Наверное, можно гордиться победами корейца Ана и американца Уайлда, которые в Сочи на двоих принесли нам пять золотых медалей. Теперь вот на летнюю Олимпиаду привезем каких-нибудь кенийцев или эфиопов. Они всех уделают, и мы радостно завопим: "Россия – чемпион!" Ну а наши-то ребята где?

Я не расист, но тяжело болеть за команду, в которой результат определяют легионеры. Когда ЦСКА и "Шахтер" выигрывали Кубок УЕФА, у меня эйфории не было. Потому что в "Шахтере" все держится на бразильцах. А кто у ЦСКА забивает? Сейчас – Думбья, Муса, до этого – Вагнер, Карвалью и прочие Жо. Мне обидно, что своих нет! И что будет, когда сойдут Игнашевич с Березуцкими?

Наш футбол в таком же положении, как автопром. Деньги вкладывают, а толку никакого. Я-то долго на отечественных машинах ездил. Пять лет на "Оке", затем на "Ниве", которая первый раз заглохла уже у дверей салона. Починил, но и дальше ломалась постоянно. Сменил на "девятку". В конце концов надоело мучиться, купил маленький японский джипик Jimny. С того дня забот не знаю.

– Не считаете, что Капелло с жесткостью перегнул палку?

– С нашими так и надо. Я был знаком с Лобановским, видел, что он творит – при этом футболисты его обожали! А Карполь? Да, кричал матом – но команда чувствовала, что тренер отдает все. Он умирал каждую игру!

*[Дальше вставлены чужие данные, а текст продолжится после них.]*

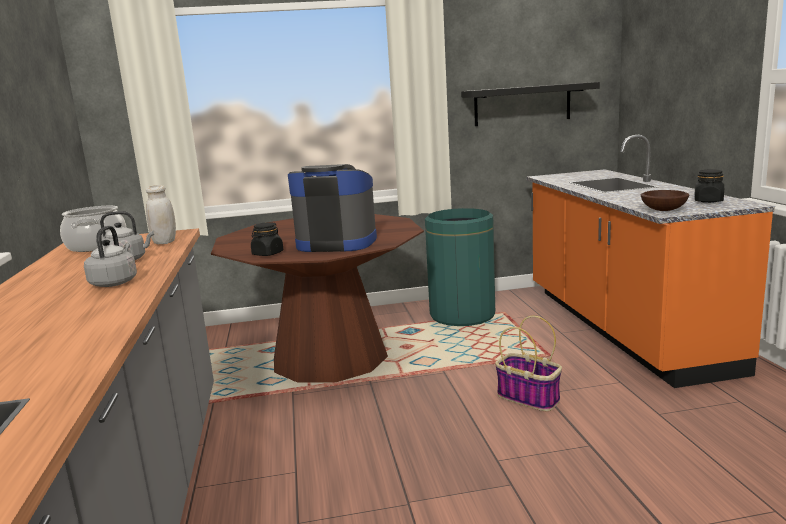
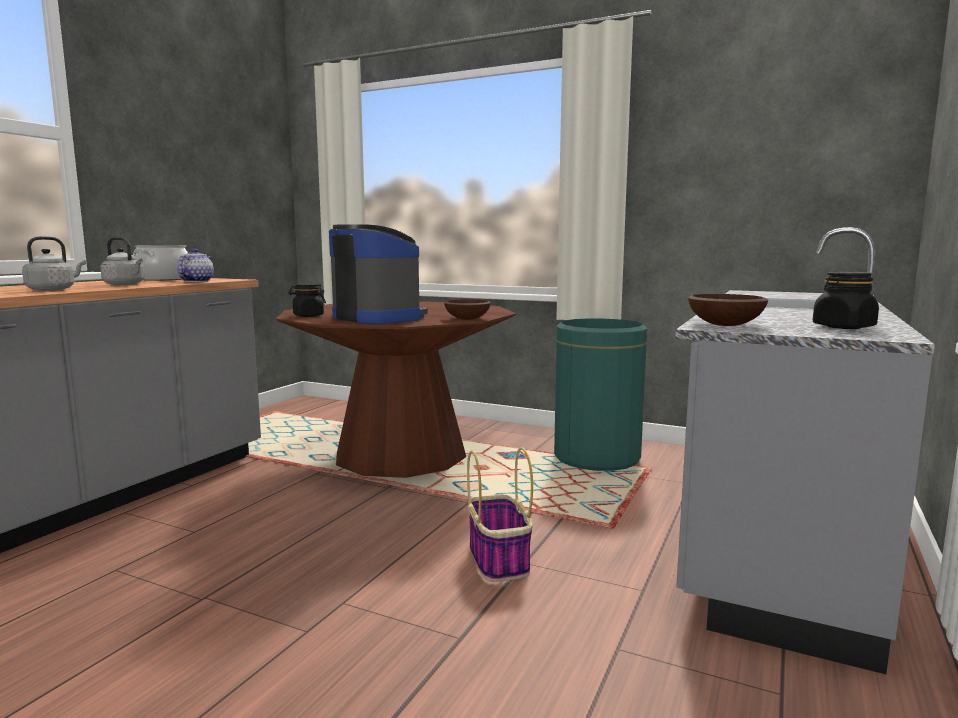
camera: 35 degrees right, 5 degrees down
white jar [146,185,176,244] -> teapot [177,249,214,282]
black shelf [461,82,600,126] -> none
orange counter [526,135,775,388] -> grey counter [675,227,935,674]
none -> brown bowl [444,299,491,320]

Футболисты и артисты – очень близкие профессии. Бывает, спектакль идет блестяще – а на следующий день валится. Это необъяснимо! Или футбол. Германия рвет Бразилию, выходит в финал – и там ее не узнать. Счастье немцев, что и Месси было не узнать. Вот от чего это зависит? Загадка.

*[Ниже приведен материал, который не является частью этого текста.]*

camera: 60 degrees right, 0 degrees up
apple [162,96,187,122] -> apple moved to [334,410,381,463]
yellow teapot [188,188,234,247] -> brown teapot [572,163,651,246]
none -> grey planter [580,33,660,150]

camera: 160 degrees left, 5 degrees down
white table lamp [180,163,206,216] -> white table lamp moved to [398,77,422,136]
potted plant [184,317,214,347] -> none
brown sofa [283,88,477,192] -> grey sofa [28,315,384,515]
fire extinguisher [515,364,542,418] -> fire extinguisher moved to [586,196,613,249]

– Что мы никогда не сможем делать на футбольном поле так, как немцы?

– Они совершенно другие. "17 мгновений весны" – величайшая комедия!

– ???

– Потрясающие наши актеры играют немцев на русском языке – не понимая сущность. Разве что Гриценко сыграл гениально…

– Немецкого генерала в поезде?

– Да. А Тихонова я раскусил бы в первой серии и тут же расстрелял. Такой задумчивый, такой русский… Ха! А он 12 серий тянул! Мы с немцами разные во всем. И в футболе, и в культуре. У них все холодное, нет нашей души. Честно говоря, немцев не люблю.

* * *

– На концертах вы читаете монолог, посвященный Карполю. Общались?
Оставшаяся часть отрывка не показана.